The Value Line Blog

Stock Market Today

Stock Market Today: November 1, 2021

November 1, 2021

Before The Bell

The month of October, which has historically been a volatile one for stocks, started out in uneven fashion on worries about inflation and rising bond yields, but those concerns eventually gave way to a strong third-quarter earnings season, led by the big banks, and the major equity averages rallied notably over the last three weeks. The broader S&P 500 Index and the NASDAQ Composite finished October at record highs, fueled by respective monthly gains of 6.9% and 7.3%. The Dow Jones Industrials also fared well, climbing 5.8% during the month. The consumer discretionary, energy, and information technology sectors were the best performing groups in October. The equity futures are suggesting that the U.S. equity market will start November the way it left off last month, with the market bulls emboldened.

As noted, the main driver of trading over the last two-plus weeks has been the quarterly results from Corporate America. The solid showings have offset some mixed economic news, including a weaker-than-expected third-quarter GDP annualized advance of 2.0%. Surprisingly, Wall Street shrugged off disappointing results from mega-cap technology giants Apple (AAPL) and Amazon.com (AMZN) on Friday. News that Apple’s iPhone 13 sales missed expectations hurt Apple shares, along with the stocks of Apple’s suppliers, including Qualcomm (QCOM). Likewise, Amazon.com said that supply-chain disruptions and rising labor costs would add several billions of cost to the company’s profit statement in the fourth quarter, and the issue was down in response.

The earnings news will continue this week, but now with the bulk of reports having already been issued, Wall Street’s attention may partially shift away from the corporate world and toward the Federal Reserve, which commences its two-day monetary policy meeting tomorrow morning. The FOMC’s decision (the statement will be released at 2:00 P.M. (EDT) on Wednesday) will be closely watched by investors, as it may include the announcement that the central bank will begin tapering its monthly bond-buying program. Although the cutback in asset repurchases is expected to be modest (in the range of $15 million to $20 million), just the thought of a slightly more hawkish lead bank may put some pressure equities.

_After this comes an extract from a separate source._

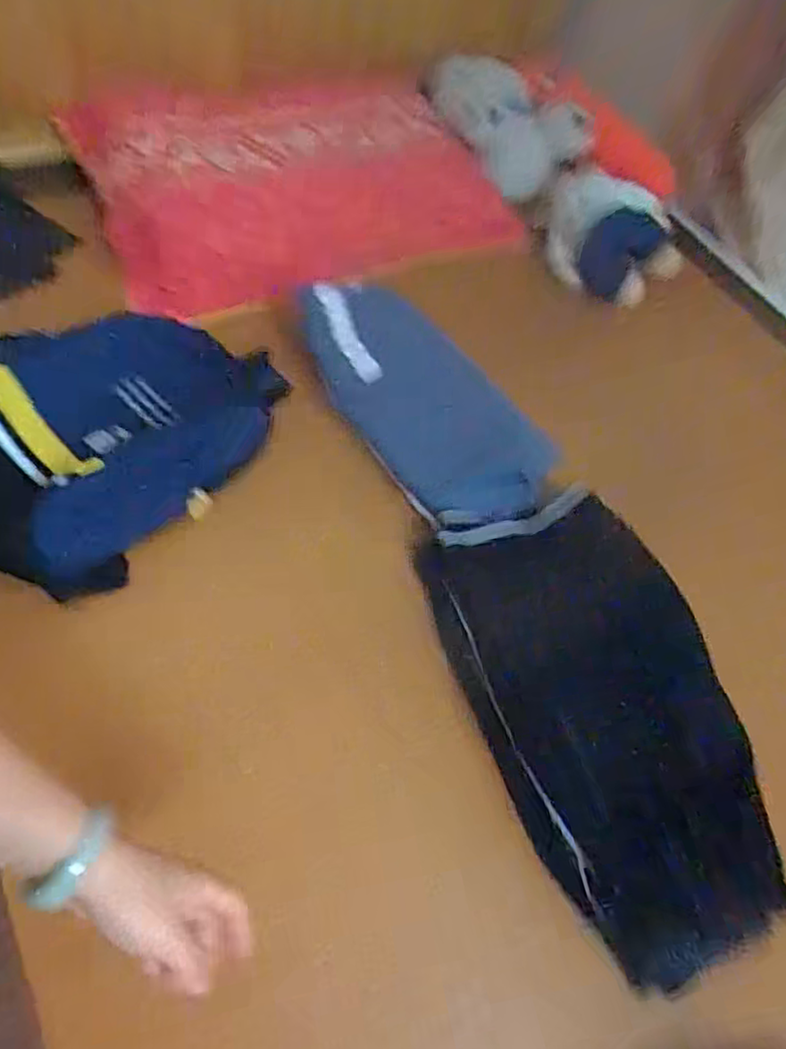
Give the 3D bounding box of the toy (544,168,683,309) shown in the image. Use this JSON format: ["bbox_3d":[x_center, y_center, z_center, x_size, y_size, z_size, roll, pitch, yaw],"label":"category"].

Meantime, one thing that could be taken away from last week’s GDP report from the Commerce Department was that price increases were quite formidable during the third quarter. That, along with the continued supply-chain issues and resultant higher operating costs, has brought the inflation talk back to the forefront of the investment community’s attention. In this environment, we would continue to give the inflation trade stocks a closer look. The financial and energy stocks would probably benefit the most from an uptick in prices and bond yields. The yield on the 10-year Treasury note (at 1.58% this morning) is pointing higher.

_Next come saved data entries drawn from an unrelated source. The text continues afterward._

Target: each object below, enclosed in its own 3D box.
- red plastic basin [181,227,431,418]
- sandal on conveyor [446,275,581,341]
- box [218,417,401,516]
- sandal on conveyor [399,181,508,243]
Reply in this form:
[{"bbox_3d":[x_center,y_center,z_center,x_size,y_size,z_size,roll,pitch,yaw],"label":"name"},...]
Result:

This week will also bring some very important economic data in addition to the Fed’s decision, including the latest report on jobs creation from the Labor Department on Friday. That report disappointed last month and investors will be looking to see if lessening concerns about the coronavirus Delta variant had a positive impact on job growth last month. Back-to-back weeks of sharp drops in initially weekly unemployment claims may be a positive sign for nonfarm payroll gains. Before we get to Friday’s jobs report, we will get data on nonmanufacturing activity, productivity, durable goods orders, and manufacturing activity, the latter of which will come at 10:00 A.M. (EDT) this morning. The manufacturing data may produce some movement in the industrial and materials sectors during today’s session.

Before the bell, the equity futures, as noted above, are pointing to a higher start to the new trading month and week. It will be a very busy week of news from Wall Street, but investors should note that barring any news from Capitol Hill on a spending bill, traders will likely be most interested to see what the Federal Reserve does—or doesn’t—with regard to the direction of U.S. monetary policy. Recall that last week the European Central Bank left interest the same and said that it will continue its current pace of monthly bond buying through March, 2022.

– William G. Ferguson

At the time of this article’s writing, the author did not have positions in any of the companies mentioned.